Sur les conclusions à fin d'injonction et d'astreinte :

6. Le présent jugement implique seulement qu'il soit mis immédiatement fin à l'assignation à résidence et aux mesures de surveillance fixées par l'arrêté du 9 mars 2025, sans qu'il soit besoin de prononcer une astreinte.

Sur les frais liés au litige :

7. M. B est admis au bénéfice de l'aide juridictionnelle provisoire. Il y a lieu, dans les circonstances de l'espèce, de mettre à la charge de l'Etat le versement à son conseil Me Jaidane de la somme de 1 000 euros en application de l'article L. 761-1 du code de justice administrative et de l'article 37 de la loi du 10 juillet 1991, sous réserve de la renonciation de Me Jaidane à percevoir la somme correspondant à la part contributive de l'Etat.

DECIDE :

Article 1er : M. B est admis au bénéfice de l'aide juridictionnelle à titre provisoire.

Article 2 : L'arrêté du 9 mars 2025 du préfet du Var est annulé.

Article 3 : Il est enjoint au préfet de mettre immédiatement fin à l'assignation à résidence et aux mesures de surveillance fixées par l'arrêté du 9 mars 2025.
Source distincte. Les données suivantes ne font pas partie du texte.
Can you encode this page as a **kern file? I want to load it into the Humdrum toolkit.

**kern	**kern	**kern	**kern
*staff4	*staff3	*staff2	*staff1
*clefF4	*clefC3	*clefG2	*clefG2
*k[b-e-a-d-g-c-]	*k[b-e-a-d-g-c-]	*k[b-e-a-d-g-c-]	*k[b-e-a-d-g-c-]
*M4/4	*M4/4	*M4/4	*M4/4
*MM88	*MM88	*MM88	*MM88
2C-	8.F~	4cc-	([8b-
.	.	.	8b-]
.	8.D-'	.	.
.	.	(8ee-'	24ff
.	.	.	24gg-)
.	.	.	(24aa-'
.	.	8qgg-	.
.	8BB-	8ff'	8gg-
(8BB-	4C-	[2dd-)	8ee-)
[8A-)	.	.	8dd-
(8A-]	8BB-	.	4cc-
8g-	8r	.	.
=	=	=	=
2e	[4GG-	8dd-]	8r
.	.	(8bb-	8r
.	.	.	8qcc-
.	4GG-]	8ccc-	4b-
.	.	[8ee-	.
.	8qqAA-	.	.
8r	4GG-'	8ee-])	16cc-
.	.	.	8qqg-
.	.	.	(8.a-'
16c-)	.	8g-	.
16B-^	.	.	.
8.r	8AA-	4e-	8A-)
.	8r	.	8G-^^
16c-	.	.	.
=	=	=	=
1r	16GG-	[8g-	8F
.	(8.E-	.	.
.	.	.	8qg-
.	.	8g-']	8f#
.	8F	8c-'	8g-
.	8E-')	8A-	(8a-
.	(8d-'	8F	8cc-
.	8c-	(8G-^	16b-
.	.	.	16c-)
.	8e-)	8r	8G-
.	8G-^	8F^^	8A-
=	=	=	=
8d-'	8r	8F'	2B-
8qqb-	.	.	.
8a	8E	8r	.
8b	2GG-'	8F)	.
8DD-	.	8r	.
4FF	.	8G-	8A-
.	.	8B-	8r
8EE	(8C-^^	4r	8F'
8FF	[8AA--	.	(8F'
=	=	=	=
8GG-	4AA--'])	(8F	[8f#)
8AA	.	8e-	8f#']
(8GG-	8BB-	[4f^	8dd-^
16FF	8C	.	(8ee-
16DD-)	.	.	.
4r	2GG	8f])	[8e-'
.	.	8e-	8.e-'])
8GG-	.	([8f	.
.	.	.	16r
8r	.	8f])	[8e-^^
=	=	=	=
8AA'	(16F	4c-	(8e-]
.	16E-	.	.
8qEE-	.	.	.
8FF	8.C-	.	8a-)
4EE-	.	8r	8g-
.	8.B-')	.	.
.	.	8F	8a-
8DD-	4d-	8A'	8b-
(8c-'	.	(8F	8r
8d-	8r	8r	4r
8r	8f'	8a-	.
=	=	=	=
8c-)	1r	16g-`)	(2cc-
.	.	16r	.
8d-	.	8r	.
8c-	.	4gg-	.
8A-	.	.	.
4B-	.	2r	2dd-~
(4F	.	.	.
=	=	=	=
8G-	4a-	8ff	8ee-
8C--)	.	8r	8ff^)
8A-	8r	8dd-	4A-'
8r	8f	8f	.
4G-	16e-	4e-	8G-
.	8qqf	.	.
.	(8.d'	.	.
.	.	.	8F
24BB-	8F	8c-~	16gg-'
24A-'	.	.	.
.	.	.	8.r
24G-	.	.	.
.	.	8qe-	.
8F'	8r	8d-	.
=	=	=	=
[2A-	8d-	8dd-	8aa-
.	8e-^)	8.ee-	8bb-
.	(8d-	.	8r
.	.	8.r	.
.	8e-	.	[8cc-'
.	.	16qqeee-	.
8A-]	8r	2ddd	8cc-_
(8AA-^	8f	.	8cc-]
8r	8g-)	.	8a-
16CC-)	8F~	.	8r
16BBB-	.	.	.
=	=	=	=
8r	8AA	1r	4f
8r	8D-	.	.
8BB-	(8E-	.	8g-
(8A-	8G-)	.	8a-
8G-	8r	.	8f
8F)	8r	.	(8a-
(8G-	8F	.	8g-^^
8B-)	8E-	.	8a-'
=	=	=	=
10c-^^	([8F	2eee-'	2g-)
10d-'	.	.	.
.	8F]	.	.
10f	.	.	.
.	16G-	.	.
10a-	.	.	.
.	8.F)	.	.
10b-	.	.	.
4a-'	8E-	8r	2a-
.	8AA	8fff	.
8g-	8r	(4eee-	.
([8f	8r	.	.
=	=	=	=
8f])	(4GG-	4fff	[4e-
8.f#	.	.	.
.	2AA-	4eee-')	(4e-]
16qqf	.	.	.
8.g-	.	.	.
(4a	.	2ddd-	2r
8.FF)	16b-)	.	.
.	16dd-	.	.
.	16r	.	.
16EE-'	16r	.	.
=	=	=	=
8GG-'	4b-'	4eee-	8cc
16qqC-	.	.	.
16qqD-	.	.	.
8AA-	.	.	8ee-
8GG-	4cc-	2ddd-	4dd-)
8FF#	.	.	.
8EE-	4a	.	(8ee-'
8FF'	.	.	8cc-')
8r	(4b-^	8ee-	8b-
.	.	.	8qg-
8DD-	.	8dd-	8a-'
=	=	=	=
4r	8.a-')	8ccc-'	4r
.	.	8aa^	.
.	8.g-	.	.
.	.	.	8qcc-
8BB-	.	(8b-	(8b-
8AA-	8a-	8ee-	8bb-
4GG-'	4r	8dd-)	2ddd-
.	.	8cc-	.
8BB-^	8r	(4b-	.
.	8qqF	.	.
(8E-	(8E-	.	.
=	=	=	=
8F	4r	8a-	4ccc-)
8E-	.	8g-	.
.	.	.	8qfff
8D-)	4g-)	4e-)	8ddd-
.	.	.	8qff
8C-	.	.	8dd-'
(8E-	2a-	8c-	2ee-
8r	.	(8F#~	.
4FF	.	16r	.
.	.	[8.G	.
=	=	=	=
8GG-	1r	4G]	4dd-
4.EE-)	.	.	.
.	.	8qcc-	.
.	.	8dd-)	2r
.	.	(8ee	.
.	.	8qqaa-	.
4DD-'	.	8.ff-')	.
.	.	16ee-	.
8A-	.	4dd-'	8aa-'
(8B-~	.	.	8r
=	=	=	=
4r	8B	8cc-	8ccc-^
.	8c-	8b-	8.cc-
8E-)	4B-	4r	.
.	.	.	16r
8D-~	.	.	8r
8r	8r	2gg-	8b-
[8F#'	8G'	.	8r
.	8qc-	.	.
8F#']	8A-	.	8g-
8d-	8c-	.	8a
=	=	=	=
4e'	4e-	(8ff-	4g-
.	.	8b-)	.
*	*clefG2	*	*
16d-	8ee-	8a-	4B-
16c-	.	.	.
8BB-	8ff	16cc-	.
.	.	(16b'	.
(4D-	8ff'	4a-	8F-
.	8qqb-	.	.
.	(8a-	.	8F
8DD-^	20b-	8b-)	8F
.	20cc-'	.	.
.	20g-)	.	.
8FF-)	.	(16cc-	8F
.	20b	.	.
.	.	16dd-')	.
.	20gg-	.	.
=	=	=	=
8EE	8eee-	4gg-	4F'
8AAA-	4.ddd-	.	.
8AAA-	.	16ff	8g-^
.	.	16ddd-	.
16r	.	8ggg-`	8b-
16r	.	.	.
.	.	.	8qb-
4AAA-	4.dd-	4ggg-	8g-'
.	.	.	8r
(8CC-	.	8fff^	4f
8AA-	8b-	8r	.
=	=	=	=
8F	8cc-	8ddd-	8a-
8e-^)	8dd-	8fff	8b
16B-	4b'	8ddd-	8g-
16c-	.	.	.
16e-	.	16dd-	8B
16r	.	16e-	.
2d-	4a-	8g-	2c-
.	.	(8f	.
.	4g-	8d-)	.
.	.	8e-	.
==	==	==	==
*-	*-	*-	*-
Article 4 : Le surplus des conclusions de la requête est rejeté.

Article 5 : L'Etat versera à Me Jaidane, conseil de M. B, une somme de 1 000 euros au titre des articles L. 761-1 du code de justice administrative et 37 de la loi du 10 juillet 1991, sous réserve de sa renonciation à percevoir la part contributive de l'Etat.

Article 6 : Le présent jugement sera notifié à M. A B, à Me Jaidane et au préfet du Var.

Rendu public par mise à disposition au greffe le 1er avril 2025.

La magistrate désignée, La greffière,

SignéSigné

K. DURAN-GOTTSCHALKC.PICARD

La République mande et ordonne au préfet du Var en ce qui le concerne ou à tous huissiers de justice à ce requis en ce qui concerne les voies de droit commun contre les parties privées de pourvoir à l'exécution de la présente décision.